Nontraditional student returns to GSU to complete degree
Nicole Parker beat the odds and turned tragedy into triumph by completing her degree at Grambling State. Photo courtesy of GSU
GRAMBLING — From tragedy to triumph, nontraditional Grambling State University student Nicole Parker’s long journey toward earning a college degree hasn’t been easy.
Inspiration can work in strange and different ways sometimes but is always fueled by strength.
The 49-year-old Parker’s graduation journey began back in 1992 after her graduation from Ruston High School, and will conclude on Friday when she walks across the stage at the Fredrick C. Hobdy Assembly Center to be presented with her Bachelor’s degree in Childhood Development and Early Literacy.
And there were obvious detours along the way.
“I enrolled at GSU in Elementary Education and went for a semester and a half before I realized that school wasn’t for me at that point in my life,” Parker said. “That just wasn’t one of the things on my mind at that time.
“So, I left and just worked in various jobs over the years, and had my only child, my son D’Angelo, and just went about with my life working and raising him.”
But in 2011, Parker realized there was something bigger for her out there — a higher calling that had remained in the back of her mind for years.
“ So, I returned to The Grambling State University in Child Development, even though it was called something else at that time,” Parker said. “The name changed to Child Development a few years later.
“I enrolled and started taking classes in that and went for a few years, but in 2016 I had to stop because my aid money ran out.”
A few years later she realized she had come too far toward her dream of one day hopefully owning her own childcare center and once again returned to GSU.
“On Easter Sunday in April of 2021, I had a tragedy — my son D’Angelo Roane, who was only 29, was murdered in Dallas,” Parker said. “And I just felt like something had to be done. I needed to do something. So, I decided that I was going to go ahead and finish school for him. I had to do it for him.”
“I knew I had to finish for myself, but I had to finish for him, too. I just felt like it was something that needed to be done — I had to go ahead and finish school and earn that degree that I had worked so long for.”

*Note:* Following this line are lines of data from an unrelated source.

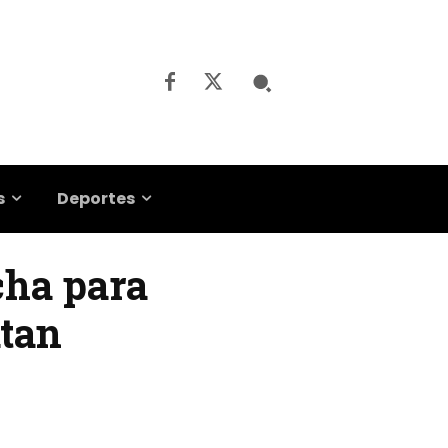
s
Deportes
cha para
atan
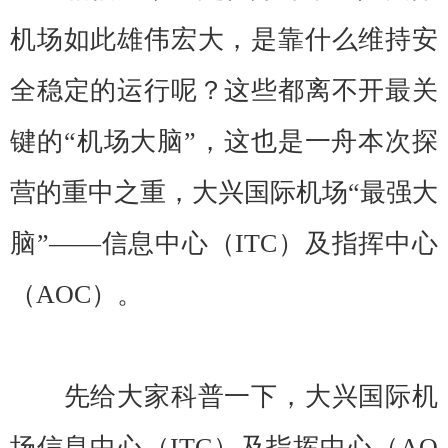
机场如此雄伟宏大，是靠什么维持安
全稳定的运行呢？这些都离不开最关
键的“机场大脑”，这也是一舟本次探
营的重中之重，大兴国际机场“最强大
脑”——信息中心（ITC）及指挥中心
（AOC）。
先给大家科普一下，大兴国际机
场信息中心（ITC）及指挥中心（AO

There is another inspiration that has fueled Parker’s fire to complete her degree while also working to help make that happen — her 7-year-old grandson.
“ D’Angelo was my only child and he had only one child — D’Angelo Baker. “ He lives three hours away down south in Tangipahoa, but he’s with me every summer and he’s with me now to see me graduate. He’s my inspiration now. I get him for all the holidays and things like that.
“I hope I’m showing him that it’s never too late. That’s what I hope I instill in him — it’s never too late to make something of yourself and make yourself proud and your family proud. I want to show him that it doesn’t matter what age you are — you can always accomplish your goals if you work hard enough to reach them.”
Parker’s next step will be attending graduate school.
“I’m going to do that first, but my true dream is to open up a daycare center,” Parker said. “ But right now, I’m going to study to get my master’s of arts in teaching and see where I can go with that.”
Parker said her son’s memories will be with her as she walks across the stage Friday to pick up her degree.
“I felt like I owed it to my son to do this in memory of him,” Parker said. “He’s led me on to better things and will always be with me.”